(Extracted records)

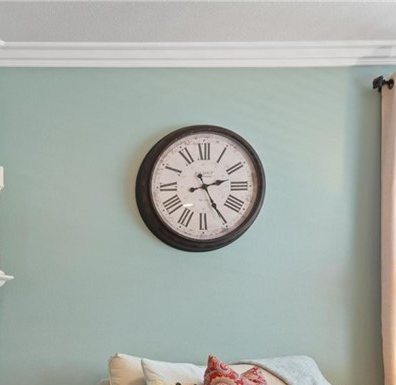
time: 2:24
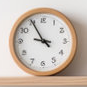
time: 9:55
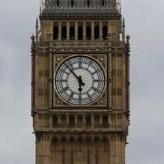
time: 5:52
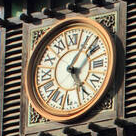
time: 1:24
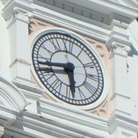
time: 5:42
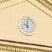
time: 10:00
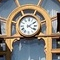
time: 4:09
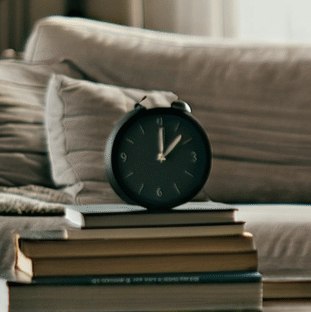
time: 12:07
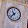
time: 10:37
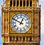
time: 12:49
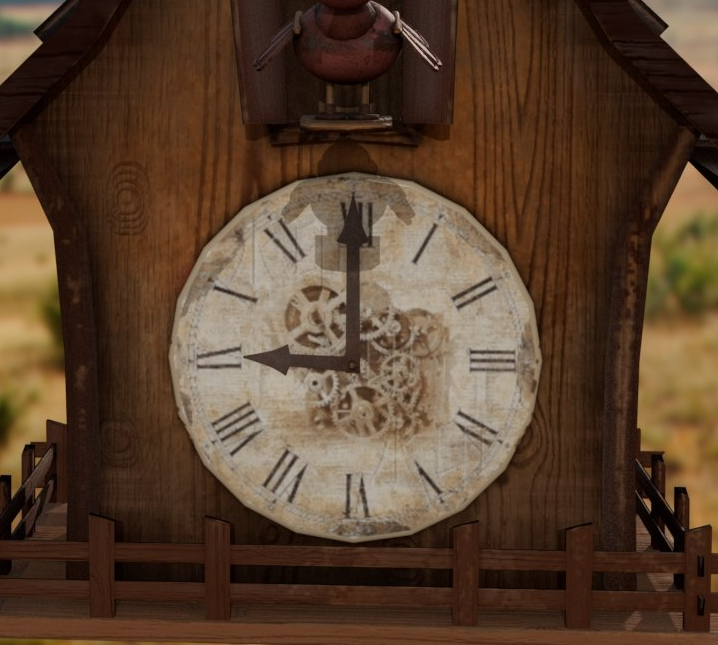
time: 8:59
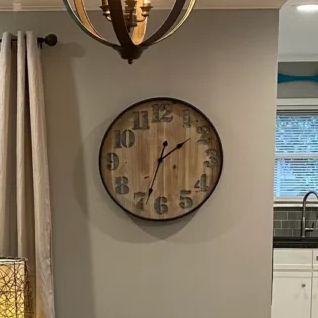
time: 1:33
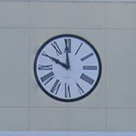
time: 9:59
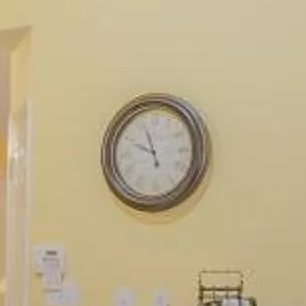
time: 9:56
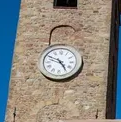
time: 4:48
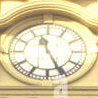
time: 11:25
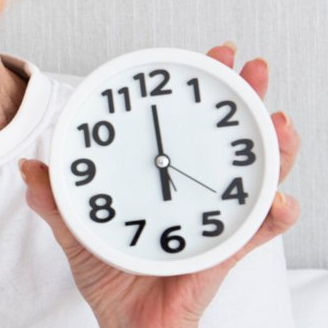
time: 5:59
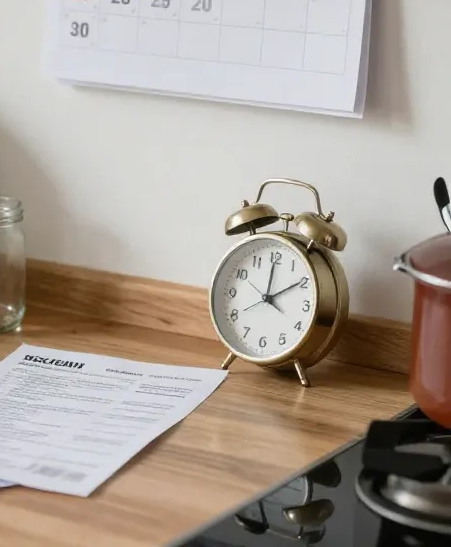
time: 12:09
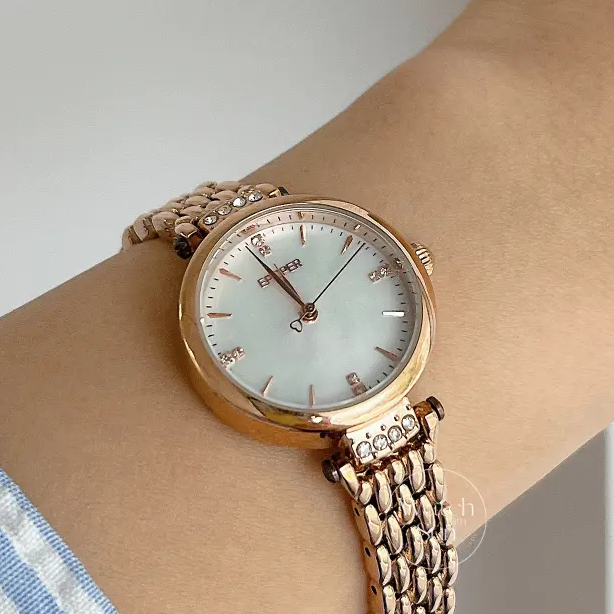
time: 10:53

- **Brief**
In all the lines above, rename "time" to "reading" and keep everything else unchanged. Leave the pictures out of your answer.

- **Completed exercise**
reading: 2:24
reading: 9:55
reading: 5:52
reading: 1:24
reading: 5:42
reading: 10:00
reading: 4:09
reading: 12:07
reading: 10:37
reading: 12:49
reading: 8:59
reading: 1:33
reading: 9:59
reading: 9:56
reading: 4:48
reading: 11:25
reading: 5:59
reading: 12:09
reading: 10:53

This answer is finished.